I've found a reference to RMS power and how it's calculated in 'Practical
Radio Frequency Test & Measurement' (Newnes)

=============================

Yet another Beta-tested bible is discredited! ;o) ;o)

I wouldn't trust anything from that publisher.


--
73 from Ian G3SEK 'In Practice' columnist for RadCom (RSGB)
http://www.ifwtech.co.uk/g3sek

On Wed, 20 Oct 2004 12:08:59 GMT, "Chris"
wrote:

Paul,

I've been following the thread still. Let me go back to the original
question for a moment. So is the 4W maximum power of a CB radio is actually
average power, not RMS, right? If it is modulated at 100% with a sine wave,
what wil the PEP be? Is 16W the correct answer?

AIUI the specified 4 Watts is the maximum*average* power allowed (in
the UK, anyway). When you modulate it 100% AM., it's still 4W average
power. If you fully modulate it with FM., it's *still* 4W average
power. But as you've seen here, for every assertion, there's a
contradiction. ;-)
--

"What is now proved was once only imagin'd." - William Blake, 1793.

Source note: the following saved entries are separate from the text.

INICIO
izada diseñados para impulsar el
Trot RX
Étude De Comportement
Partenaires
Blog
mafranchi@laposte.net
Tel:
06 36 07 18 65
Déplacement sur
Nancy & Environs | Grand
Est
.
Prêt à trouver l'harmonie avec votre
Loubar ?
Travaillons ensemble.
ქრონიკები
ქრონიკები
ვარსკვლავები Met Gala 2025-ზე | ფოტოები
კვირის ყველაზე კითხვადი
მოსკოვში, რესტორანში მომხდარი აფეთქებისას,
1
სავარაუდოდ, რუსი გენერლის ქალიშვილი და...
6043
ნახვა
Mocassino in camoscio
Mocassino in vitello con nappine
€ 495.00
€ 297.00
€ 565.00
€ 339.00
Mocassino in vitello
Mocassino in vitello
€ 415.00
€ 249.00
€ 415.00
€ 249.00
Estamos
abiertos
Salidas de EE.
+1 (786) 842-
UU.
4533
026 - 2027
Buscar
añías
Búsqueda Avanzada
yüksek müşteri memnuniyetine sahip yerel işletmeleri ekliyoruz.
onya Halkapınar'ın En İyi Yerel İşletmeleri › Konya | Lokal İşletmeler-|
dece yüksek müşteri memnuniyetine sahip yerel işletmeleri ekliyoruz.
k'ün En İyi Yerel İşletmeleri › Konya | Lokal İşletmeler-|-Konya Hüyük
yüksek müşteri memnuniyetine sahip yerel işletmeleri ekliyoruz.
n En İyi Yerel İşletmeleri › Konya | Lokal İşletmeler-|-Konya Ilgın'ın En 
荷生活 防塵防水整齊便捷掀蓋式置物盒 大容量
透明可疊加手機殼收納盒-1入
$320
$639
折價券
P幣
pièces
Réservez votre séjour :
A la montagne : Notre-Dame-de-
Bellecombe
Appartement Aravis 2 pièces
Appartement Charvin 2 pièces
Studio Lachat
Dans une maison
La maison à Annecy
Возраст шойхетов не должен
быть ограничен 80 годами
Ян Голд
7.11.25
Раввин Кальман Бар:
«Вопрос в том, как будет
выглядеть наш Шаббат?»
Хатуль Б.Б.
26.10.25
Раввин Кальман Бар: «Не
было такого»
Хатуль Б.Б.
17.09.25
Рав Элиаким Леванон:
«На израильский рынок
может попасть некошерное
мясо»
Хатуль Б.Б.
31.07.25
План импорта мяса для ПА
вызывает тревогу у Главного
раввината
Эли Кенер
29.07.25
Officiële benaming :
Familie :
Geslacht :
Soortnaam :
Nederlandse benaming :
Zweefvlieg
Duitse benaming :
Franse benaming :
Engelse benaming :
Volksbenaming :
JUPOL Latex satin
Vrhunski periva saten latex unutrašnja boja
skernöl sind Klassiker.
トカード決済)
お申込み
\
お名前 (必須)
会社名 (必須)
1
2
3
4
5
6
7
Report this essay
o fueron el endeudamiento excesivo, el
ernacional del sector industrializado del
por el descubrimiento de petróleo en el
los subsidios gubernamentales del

On Wed, 20 Oct 2004 13:17:28 +0100, "Ian White, G3SEK"
wrote:

Reg Edwards wrote:

I've found a reference to RMS power and how it's calculated in 'Practical
Radio Frequency Test & Measurement' (Newnes)

=============================

Yet another Beta-tested bible is discredited! ;o) ;o)

I wouldn't trust anything from that publisher.

Who was *your* publisher, Ian?
--

"What is now proved was once only imagin'd." - William Blake, 1793.